=== Brief ===
Every record is to be duplicated exactly as it reads, without its images.
·····
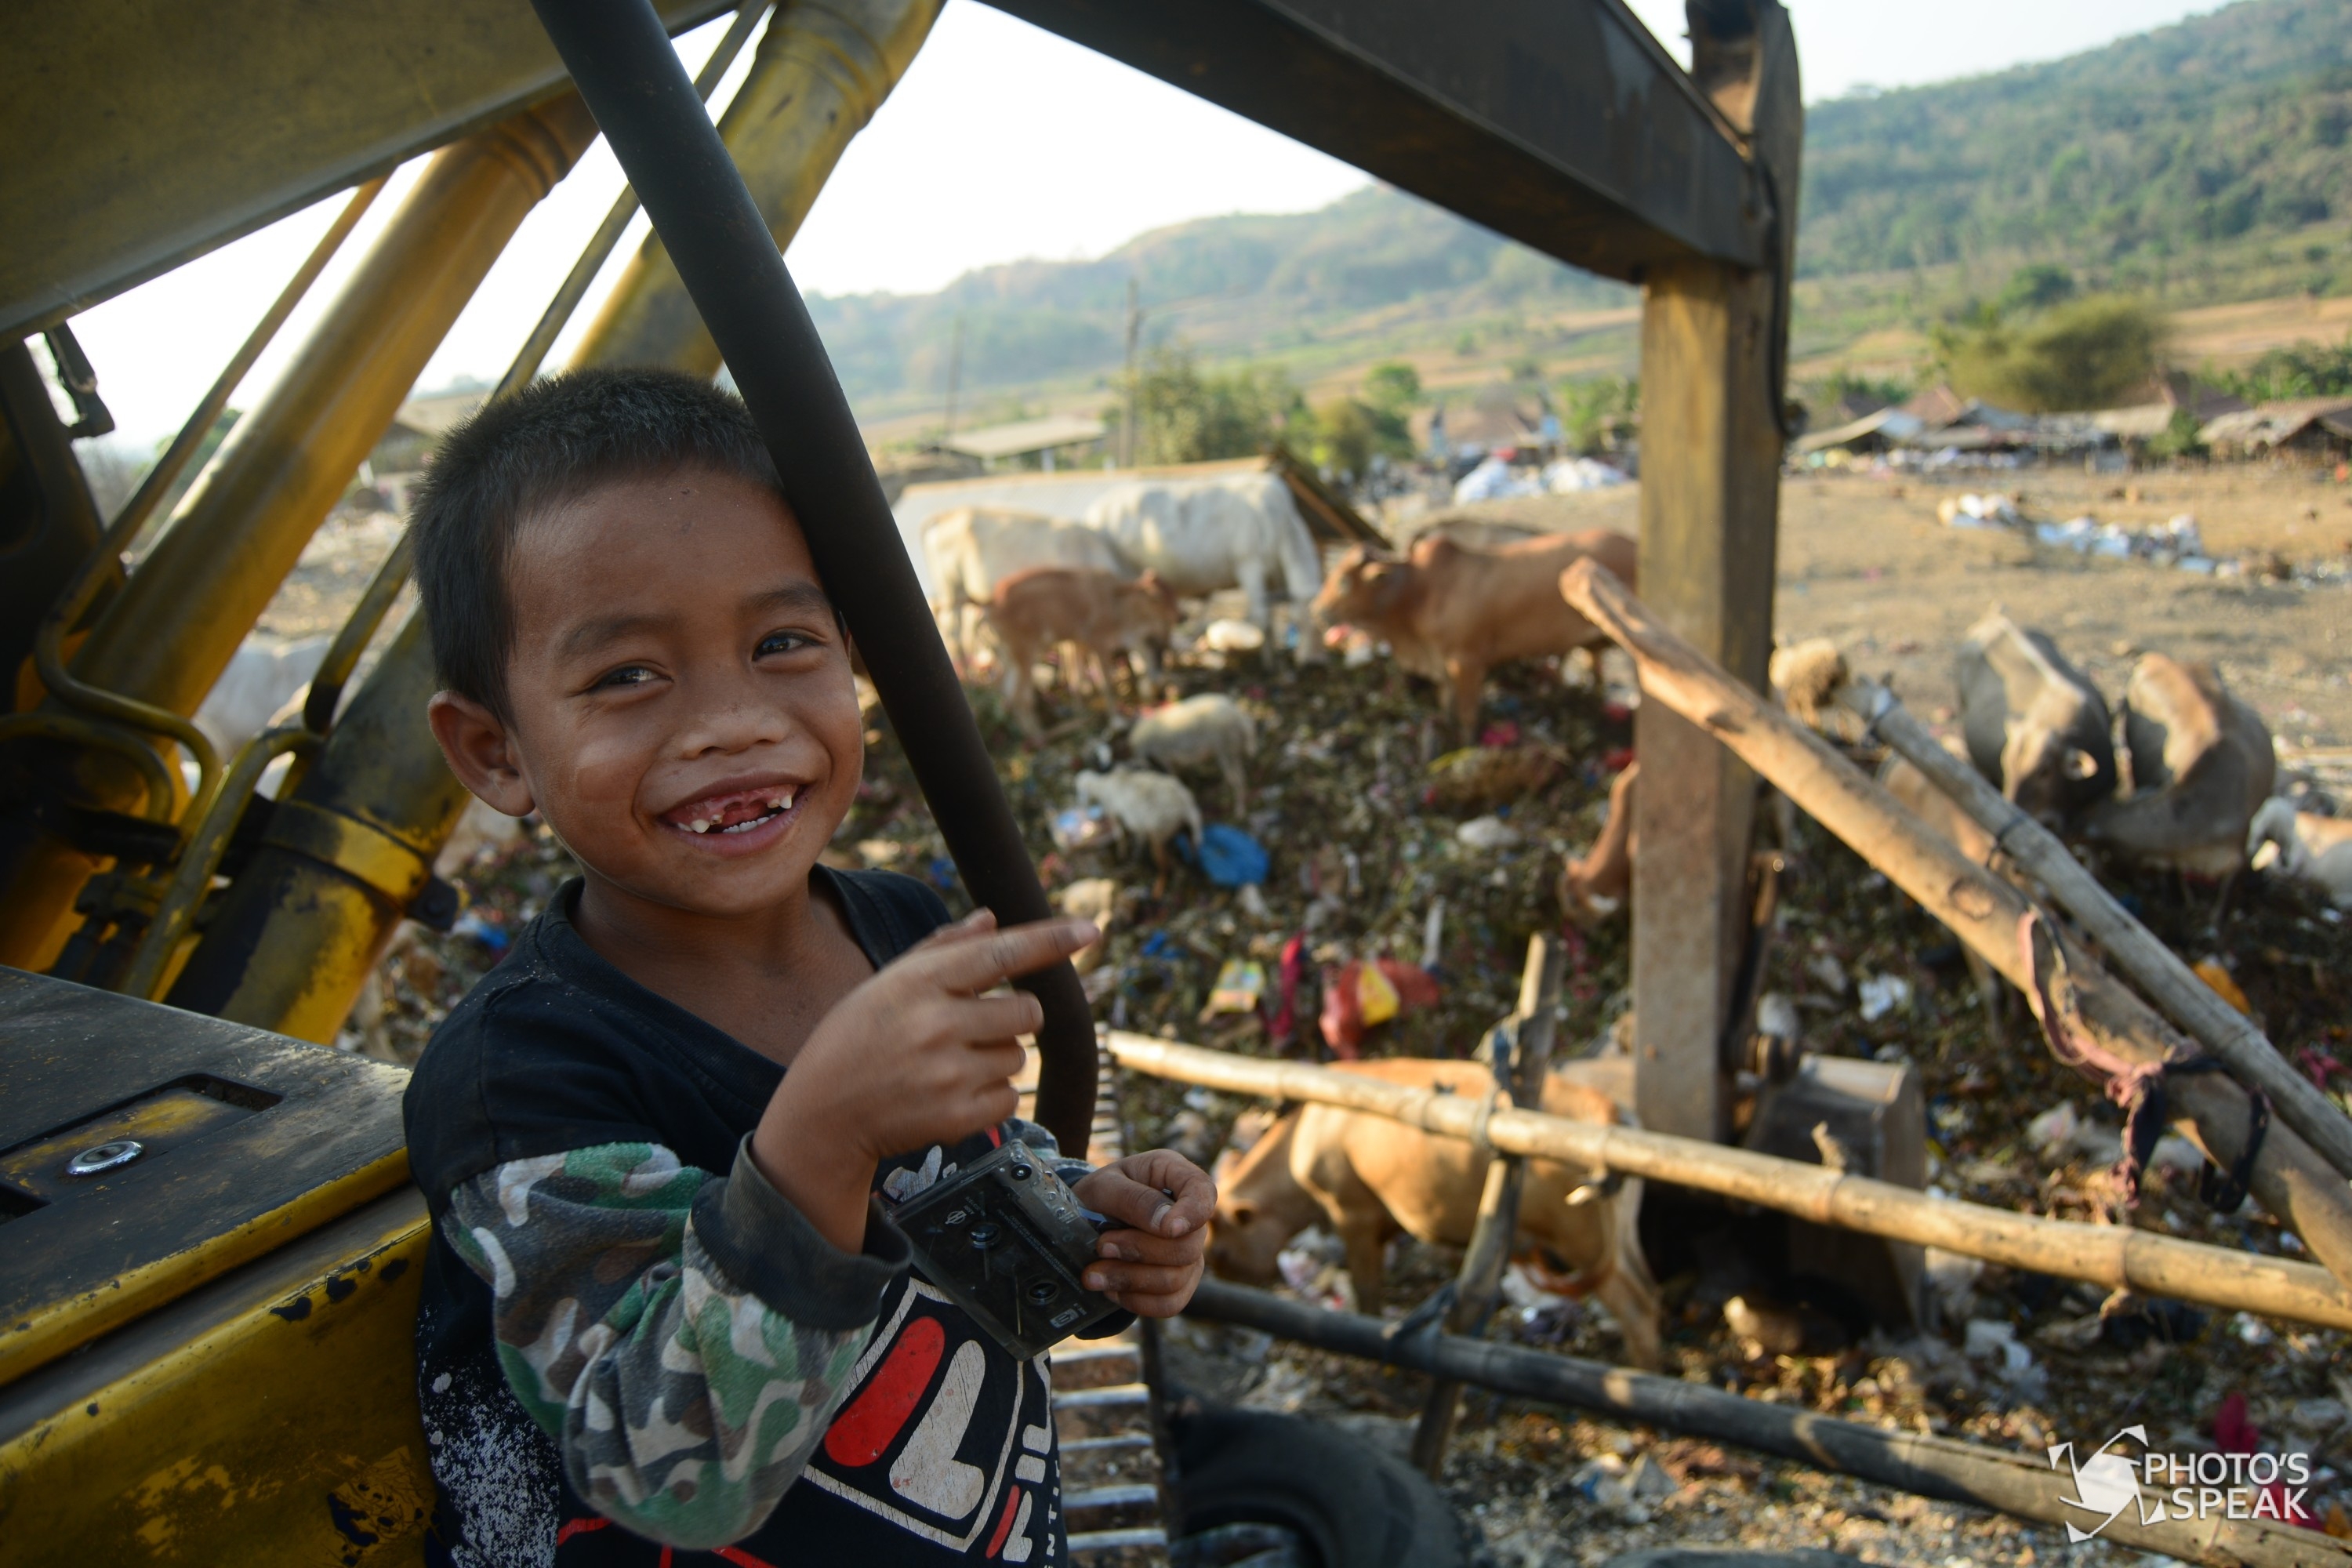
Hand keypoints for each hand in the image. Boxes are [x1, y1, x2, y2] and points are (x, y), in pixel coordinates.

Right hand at [753, 909, 1096, 1250]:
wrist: (821, 1117)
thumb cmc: (855, 1040)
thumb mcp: (886, 984)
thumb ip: (943, 949)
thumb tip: (993, 920)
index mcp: (919, 983)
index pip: (1001, 954)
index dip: (1050, 940)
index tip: (1090, 930)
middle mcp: (937, 1025)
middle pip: (1027, 1011)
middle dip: (1011, 1017)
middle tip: (970, 1028)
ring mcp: (949, 1075)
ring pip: (1019, 1056)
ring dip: (997, 1058)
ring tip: (947, 1065)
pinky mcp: (958, 1118)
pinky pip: (1011, 1096)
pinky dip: (991, 1095)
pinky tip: (950, 1093)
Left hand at [1071, 1149, 1215, 1316]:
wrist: (1083, 1224)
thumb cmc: (1099, 1195)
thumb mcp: (1105, 1186)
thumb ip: (1135, 1200)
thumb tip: (1168, 1226)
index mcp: (1176, 1177)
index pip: (1204, 1193)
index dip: (1194, 1213)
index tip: (1170, 1228)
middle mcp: (1189, 1217)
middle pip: (1187, 1247)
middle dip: (1139, 1251)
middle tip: (1100, 1246)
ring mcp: (1188, 1253)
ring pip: (1175, 1280)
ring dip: (1129, 1279)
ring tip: (1093, 1274)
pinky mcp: (1180, 1284)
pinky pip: (1169, 1304)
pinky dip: (1135, 1301)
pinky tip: (1111, 1288)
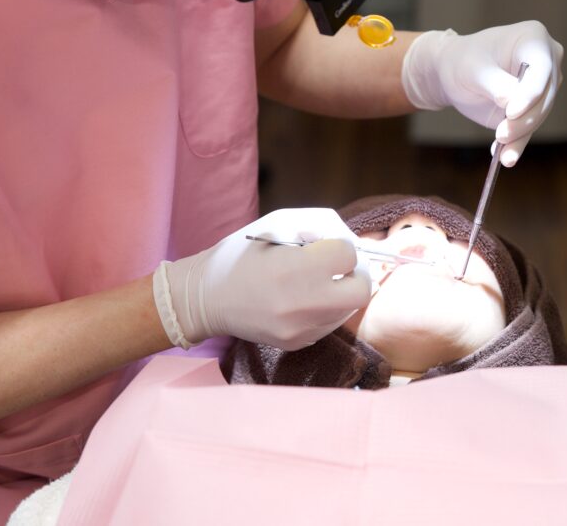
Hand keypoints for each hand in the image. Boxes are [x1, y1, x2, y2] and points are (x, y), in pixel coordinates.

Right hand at [153, 209, 370, 350]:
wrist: (204, 298)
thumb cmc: (241, 253)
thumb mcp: (278, 223)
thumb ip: (321, 224)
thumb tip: (352, 239)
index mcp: (295, 268)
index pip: (349, 255)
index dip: (341, 245)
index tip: (326, 245)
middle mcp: (302, 304)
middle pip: (362, 290)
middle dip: (357, 273)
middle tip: (339, 265)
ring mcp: (301, 329)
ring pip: (349, 308)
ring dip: (342, 290)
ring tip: (317, 280)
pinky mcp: (298, 343)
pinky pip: (331, 323)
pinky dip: (328, 307)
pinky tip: (305, 297)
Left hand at [401, 21, 563, 166]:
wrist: (453, 73)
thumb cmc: (462, 61)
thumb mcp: (472, 69)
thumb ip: (494, 83)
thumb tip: (512, 101)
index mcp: (534, 38)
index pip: (541, 68)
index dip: (530, 92)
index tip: (511, 112)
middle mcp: (547, 60)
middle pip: (544, 95)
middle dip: (523, 119)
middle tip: (501, 136)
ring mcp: (543, 85)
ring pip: (539, 115)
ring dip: (520, 137)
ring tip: (503, 156)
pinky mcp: (533, 107)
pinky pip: (529, 128)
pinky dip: (517, 145)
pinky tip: (505, 158)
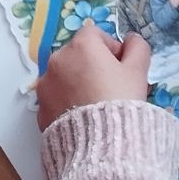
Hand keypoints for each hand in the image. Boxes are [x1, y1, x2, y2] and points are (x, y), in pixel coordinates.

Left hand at [35, 21, 150, 131]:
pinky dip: (67, 101)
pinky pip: (56, 97)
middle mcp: (57, 60)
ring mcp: (45, 85)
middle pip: (78, 54)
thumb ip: (137, 47)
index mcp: (81, 46)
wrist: (100, 145)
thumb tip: (132, 41)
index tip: (121, 67)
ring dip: (78, 82)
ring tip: (96, 104)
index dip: (110, 48)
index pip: (95, 34)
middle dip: (93, 65)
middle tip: (111, 87)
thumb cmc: (120, 101)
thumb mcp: (138, 72)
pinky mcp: (40, 108)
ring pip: (65, 76)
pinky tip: (83, 116)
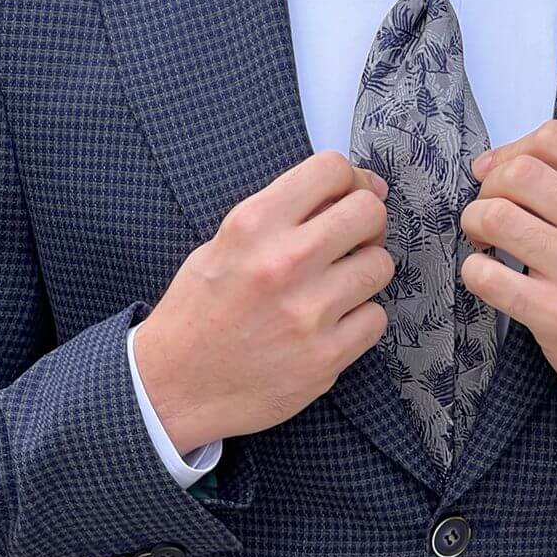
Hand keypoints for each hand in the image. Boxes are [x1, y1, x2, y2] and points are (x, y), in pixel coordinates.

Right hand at [132, 152, 392, 451]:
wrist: (175, 387)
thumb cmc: (200, 313)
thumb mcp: (222, 245)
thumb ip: (284, 215)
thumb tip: (363, 189)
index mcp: (254, 225)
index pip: (332, 169)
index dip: (351, 180)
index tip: (348, 198)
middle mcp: (284, 262)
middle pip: (369, 213)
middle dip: (367, 224)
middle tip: (352, 243)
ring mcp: (309, 312)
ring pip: (380, 266)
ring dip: (365, 274)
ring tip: (336, 288)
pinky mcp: (326, 357)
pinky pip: (376, 319)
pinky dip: (360, 320)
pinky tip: (331, 326)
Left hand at [460, 119, 556, 454]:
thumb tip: (502, 165)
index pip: (554, 138)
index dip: (511, 151)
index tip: (496, 174)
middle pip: (519, 173)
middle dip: (488, 188)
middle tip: (489, 213)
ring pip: (496, 217)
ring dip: (475, 224)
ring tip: (484, 242)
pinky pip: (487, 277)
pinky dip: (474, 271)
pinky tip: (488, 276)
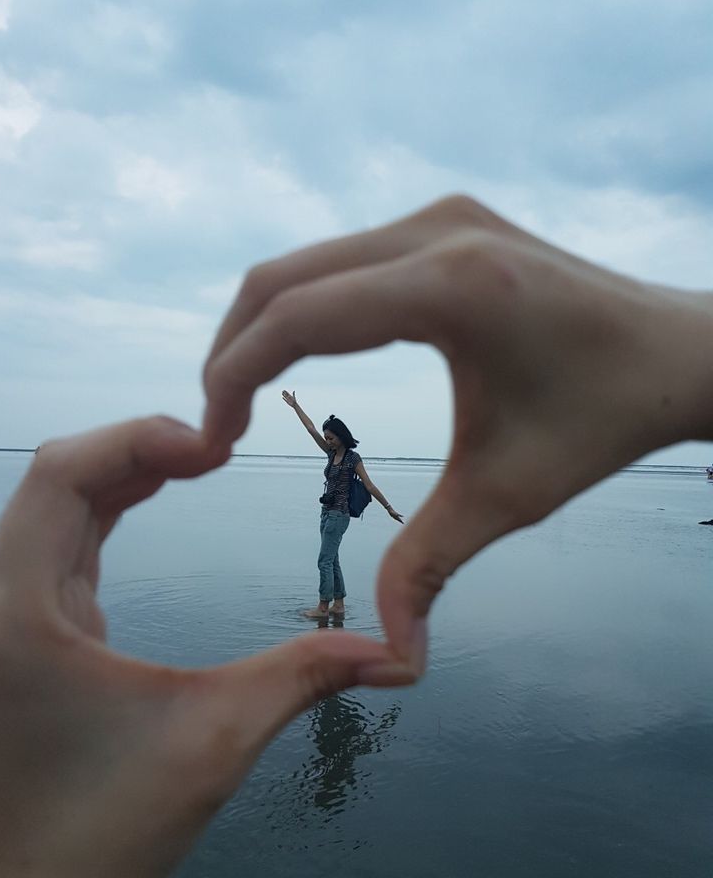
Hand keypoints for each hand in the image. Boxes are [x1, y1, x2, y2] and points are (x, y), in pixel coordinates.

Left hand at [0, 417, 413, 877]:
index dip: (134, 440)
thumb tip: (397, 651)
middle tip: (213, 448)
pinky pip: (57, 545)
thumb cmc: (126, 822)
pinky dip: (107, 513)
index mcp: (16, 616)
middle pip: (55, 483)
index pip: (58, 477)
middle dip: (136, 451)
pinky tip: (150, 499)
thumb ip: (308, 675)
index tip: (210, 448)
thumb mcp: (224, 733)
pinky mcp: (18, 635)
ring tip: (193, 461)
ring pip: (54, 510)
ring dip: (122, 477)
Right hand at [201, 195, 712, 669]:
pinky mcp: (445, 221)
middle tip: (215, 424)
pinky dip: (304, 307)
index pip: (297, 317)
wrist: (679, 353)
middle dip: (231, 351)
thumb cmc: (604, 422)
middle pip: (281, 278)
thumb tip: (393, 661)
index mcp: (450, 288)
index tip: (211, 438)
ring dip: (262, 327)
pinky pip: (344, 260)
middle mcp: (436, 230)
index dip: (234, 376)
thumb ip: (429, 567)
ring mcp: (440, 216)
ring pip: (306, 263)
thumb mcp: (508, 496)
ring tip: (244, 398)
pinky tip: (300, 358)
·····
=== Task response ===
Hand keypoints for each hand in the image. Boxes are [x1, y1, x2, y2] and points are (x, y), in pixel coordinates.

Right hand at [753, 909, 1096, 1250]:
wrist: (821, 1117)
thumb cmc: (855, 1040)
thumb mcp: (886, 984)
thumb ip: (943, 949)
thumb tip: (993, 920)
index mcp: (919, 983)
index pip: (1001, 954)
index dip: (1050, 940)
index tip: (1090, 930)
middle mcp: (937, 1025)
middle pip: (1027, 1011)
middle dip: (1011, 1017)
middle tip: (970, 1028)
ring mcp: (949, 1075)
ring pip: (1019, 1056)
ring dip: (997, 1058)
ring tip: (947, 1065)
pinky mcp: (958, 1118)
pinky pip: (1011, 1096)
pinky dip: (991, 1095)
pinky tip: (950, 1093)
Left hand at [1071, 1149, 1215, 1316]:
wrist: (1083, 1224)
thumb cmc: (1099, 1195)
thumb mcp: (1105, 1186)
thumb ip: (1135, 1200)
thumb tip: (1168, 1226)
index mcp: (1176, 1177)
index pip: (1204, 1193)
index dip: (1194, 1213)
index tip: (1170, 1228)
middle mcp: (1189, 1217)
middle pip: (1187, 1247)
middle dip: (1139, 1251)
middle tip: (1100, 1246)
ring mcp: (1188, 1253)
ring pip: (1175, 1280)
ring dip: (1129, 1279)
ring tip: (1093, 1274)
pinky mcp: (1180, 1284)
pinky pip: (1169, 1304)
pinky dip: (1135, 1301)
pinky tip: (1111, 1288)
Hand keypoints for each hand in the image. Boxes are [x1, y1, x2, y2] and points are (x, y), in pixel coordinates.

Right hand at [153, 209, 370, 350]:
wrist: (204, 298)
thumb cmc: (241, 253)
thumb mcp: (278, 223)
thumb ip: (321, 224)
thumb tip: (352, 239)
index mcp: (295, 268)
index pip: (349, 255)
index dip: (341, 245)
index tip: (326, 245)
middle mcp: (302, 304)
middle pip: (362, 290)
middle dip: (357, 273)
middle tip: (339, 265)
ring mcp: (301, 329)
ring pip: (349, 308)
ring dip: (342, 290)
ring tip: (317, 280)
pinky mcp: (298, 343)
pinky pip: (331, 323)
pinky dip: (328, 307)
pinky tip: (305, 297)
Left hand at [401, 21, 563, 166]:
wrist: (453, 73)
thumb cmc: (462, 61)
thumb mcp: (472, 69)
thumb ip: (494, 83)
thumb tip: (512, 101)
index mcp: (534, 38)
index pip: (541, 68)
index dip: (530, 92)
index tip: (511, 112)
middle mcp: (547, 60)
middle pip: (544, 95)
middle dip: (523, 119)
middle tip: (501, 136)
ring mcp: (543, 85)
ring pip: (539, 115)
ring dip: (520, 137)
ring tip: (503, 156)
pinky mcp: (533, 107)
pinky pip: (529, 128)
pinky dip: (517, 145)
pinky tip: (505, 158)
Hand keypoints for each hand in the image. Boxes are [x1, y1, x2, y2] and points are (x, y), in pixel coordinates.

Left hand at [35, 21, 150, 131]:
pinky dip: (67, 101)
pinky pip: (56, 97)
middle mcp: (57, 60)
ring mcp: (45, 85)
middle pip: (78, 54)
thumb ip: (137, 47)
index mcp: (81, 46)
wrist: (100, 145)
thumb tip: (132, 41)
index tip: (121, 67)
ring dip: (78, 82)
ring tip: (96, 104)
index dip: (110, 48)
index pip: (95, 34)
middle dip: (93, 65)
middle tip: (111, 87)
thumb cmc: (120, 101)
thumb mcp: (138, 72)
pinky mcp: (40, 108)
ring pip: (65, 76)
pinky tip: (83, 116)
Hand keypoints for each hand in the image. Boxes are [x1, y1, x2, y2] and points are (x, y), in pixel coordinates.

Right hand at [132, 152, 392, 451]:
wrist: (175, 387)
thumb cmc: (200, 313)
thumb mcp: (222, 245)
thumb ip: (284, 215)
thumb tip: (363, 189)
index mcp: (254, 225)
index pip: (332, 169)
index dip: (351, 180)
index tip: (348, 198)
middle mcp: (284, 262)
middle pip: (369, 213)
middle dip: (367, 224)
middle tip: (352, 243)
ring mcp: (309, 312)
ring pip: (380, 266)
ring dip: (365, 274)
ring tip: (336, 288)
pinky mcp: (326, 357)
pinky pip: (376, 319)
pinky dip: (360, 320)
pinky tip: (331, 326)
Left hand at [460, 119, 556, 454]:
thumb tip: (502, 165)
index pip: (554, 138)
index dip: (511, 151)
index tip: (496, 174)
middle pip: (519, 173)
middle dip: (488, 188)
middle tip: (489, 213)
ring pip: (496, 217)
ring dip: (475, 224)
ring tip: (484, 242)
pinky pip: (487, 277)
pinky dip: (474, 271)
pinky tip: (488, 276)
Hand keypoints for each hand in the image. Boxes are [x1, y1, x2, y2] and points are (x, y), in pixel coordinates.

Left hand at [0, 417, 413, 877]:
index dip: (134, 440)
thumb tip: (397, 651)
middle tip: (213, 448)
pinky pip: (57, 545)
thumb cmc: (126, 822)
pinky dip: (107, 513)
index mcp: (16, 616)
middle pip: (55, 483)
index pip: (58, 477)
middle dip: (136, 451)
pinky tip: (150, 499)
thumb ip: (308, 675)
index tip: (210, 448)
thumb mcp: (224, 733)
pinky mcp: (18, 635)
ring tip: (193, 461)
ring pip: (54, 510)
ring dip: (122, 477)
Right hand at [201, 195, 712, 669]:
pinky mcp: (445, 221)
middle tip: (215, 424)
pinky dip: (304, 307)
index pip: (297, 317)
wrist: (679, 353)
middle dip: (231, 351)
thumb cmc: (604, 422)
middle pip: (281, 278)
thumb tip: (393, 661)
index mcp: (450, 288)
index tip: (211, 438)
ring dip: (262, 327)
pinky pip: (344, 260)
middle mcp: (436, 230)
index dip: (234, 376)
thumb ip: (429, 567)
ring mcp: (440, 216)
ring pip: (306, 263)
thumb mcp: (508, 496)
ring tip: (244, 398)
pinky tip: (300, 358)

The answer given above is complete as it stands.